[jbig2-dev] Comments on the compose code

Raph Levien raph@casper.ghostscript.com
Tue, 2 Jul 2002 18:45:38 -0700


Hi Ralph,

   Cool to see the image compositing code almost working. Some notes:

1. The code assumes big-endian. x86 chips are little-endian. If the
order of bits in the byte mismatches the order of bytes in the word,
it's actually relatively difficult to do the word-oriented shift and
mask operation.

2. Given that most glyphs in symbol dictionaries are small, word
alignment of rowstride can increase the memory consumption
considerably.

Given these two facts, I'd be inclined to recommend byte, rather than
word, granularity. It should be relatively easy to adapt the code.
The impact on performance will likely be minimal.

It might be worth considering preserving the word-oriented case
for those big-endian processors, which are well known for being
glacially slow compared with their little-endian cousins.

3. Your clip logic for x<0 or y<0 isn't quite right. Taking the
simpler y case first, in general you need to add -y * src->stride
to the source pointer. The x case is more complex because it means
that the source is not always aligned on a word (or byte) boundary.

4. I'd be very tempted to strength-reduce the multiplies out of
the body of the row loop. Most optimizing compilers will get this,
but if not, it's a fairly substantial lose.

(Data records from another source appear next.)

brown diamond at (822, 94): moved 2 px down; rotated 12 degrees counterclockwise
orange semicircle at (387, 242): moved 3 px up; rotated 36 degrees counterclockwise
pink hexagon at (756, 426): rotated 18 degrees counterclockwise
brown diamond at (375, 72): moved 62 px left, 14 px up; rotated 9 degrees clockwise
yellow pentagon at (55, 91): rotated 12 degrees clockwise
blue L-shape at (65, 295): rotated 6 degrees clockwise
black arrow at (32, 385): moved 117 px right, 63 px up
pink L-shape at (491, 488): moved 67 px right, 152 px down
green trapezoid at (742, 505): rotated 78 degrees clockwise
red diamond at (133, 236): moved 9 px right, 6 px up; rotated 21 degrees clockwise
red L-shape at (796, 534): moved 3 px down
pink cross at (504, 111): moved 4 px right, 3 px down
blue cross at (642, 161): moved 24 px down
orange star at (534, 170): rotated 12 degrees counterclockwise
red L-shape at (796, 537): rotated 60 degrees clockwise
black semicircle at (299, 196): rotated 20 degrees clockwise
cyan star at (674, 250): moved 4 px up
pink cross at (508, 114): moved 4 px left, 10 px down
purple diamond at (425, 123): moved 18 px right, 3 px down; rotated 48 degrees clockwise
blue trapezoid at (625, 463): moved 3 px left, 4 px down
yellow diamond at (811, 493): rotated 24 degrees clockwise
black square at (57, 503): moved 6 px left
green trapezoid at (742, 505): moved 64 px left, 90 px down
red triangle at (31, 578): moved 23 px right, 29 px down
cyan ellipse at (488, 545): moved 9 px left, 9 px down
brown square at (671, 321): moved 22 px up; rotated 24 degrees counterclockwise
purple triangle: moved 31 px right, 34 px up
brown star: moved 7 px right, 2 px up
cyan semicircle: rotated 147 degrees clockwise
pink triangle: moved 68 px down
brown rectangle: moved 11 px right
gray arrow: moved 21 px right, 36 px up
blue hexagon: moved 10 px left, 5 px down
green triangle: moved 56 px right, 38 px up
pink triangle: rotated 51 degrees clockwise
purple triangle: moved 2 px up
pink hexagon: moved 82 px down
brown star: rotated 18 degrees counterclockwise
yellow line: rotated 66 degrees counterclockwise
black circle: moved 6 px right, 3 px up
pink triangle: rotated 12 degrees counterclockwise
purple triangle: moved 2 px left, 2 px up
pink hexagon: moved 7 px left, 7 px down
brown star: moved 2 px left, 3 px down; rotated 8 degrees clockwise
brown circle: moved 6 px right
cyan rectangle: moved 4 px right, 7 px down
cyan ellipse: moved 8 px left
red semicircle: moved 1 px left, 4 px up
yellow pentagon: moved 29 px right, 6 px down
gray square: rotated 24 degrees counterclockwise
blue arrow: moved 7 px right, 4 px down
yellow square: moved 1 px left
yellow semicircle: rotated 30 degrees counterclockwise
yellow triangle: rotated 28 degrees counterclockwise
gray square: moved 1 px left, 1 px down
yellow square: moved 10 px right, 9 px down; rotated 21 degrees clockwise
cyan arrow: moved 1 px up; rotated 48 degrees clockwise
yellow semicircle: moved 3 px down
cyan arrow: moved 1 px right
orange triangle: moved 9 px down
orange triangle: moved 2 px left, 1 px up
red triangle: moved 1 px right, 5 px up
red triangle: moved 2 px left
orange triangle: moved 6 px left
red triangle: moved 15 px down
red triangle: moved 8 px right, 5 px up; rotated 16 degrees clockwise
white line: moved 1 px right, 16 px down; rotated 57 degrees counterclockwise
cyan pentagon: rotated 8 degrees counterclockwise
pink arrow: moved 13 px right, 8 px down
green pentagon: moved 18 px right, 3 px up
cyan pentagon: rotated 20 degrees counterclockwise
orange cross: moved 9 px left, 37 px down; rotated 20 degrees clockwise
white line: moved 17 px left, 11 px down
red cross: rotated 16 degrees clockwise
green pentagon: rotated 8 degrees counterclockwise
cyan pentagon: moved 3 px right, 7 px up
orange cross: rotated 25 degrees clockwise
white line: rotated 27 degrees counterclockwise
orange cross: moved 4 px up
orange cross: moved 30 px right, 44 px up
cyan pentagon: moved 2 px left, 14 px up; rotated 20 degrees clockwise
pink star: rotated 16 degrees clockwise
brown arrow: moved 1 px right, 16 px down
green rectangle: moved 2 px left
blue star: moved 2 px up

5. The special case implements "replace" rather than the op. Thus, it
should probably be removed. It sure is a tempting optimization, though
:).

6. An optimization which probably doesn't hurt code clarity: the loops
to compute the mask are unnecessary. mask = (1 << leftbits) - 1; will
suffice.

7. Another optimization (which intrudes on Knuth's law):
special-casing the shift=0 case. With bytes, this will happen roughly
1/8 of the time, except for the complete strip case. One reason to
prefer it might be that you avoid shifting by the word size, which
is dubious on some chips, and is in fact undefined in the C99 spec.

Take care,

Raph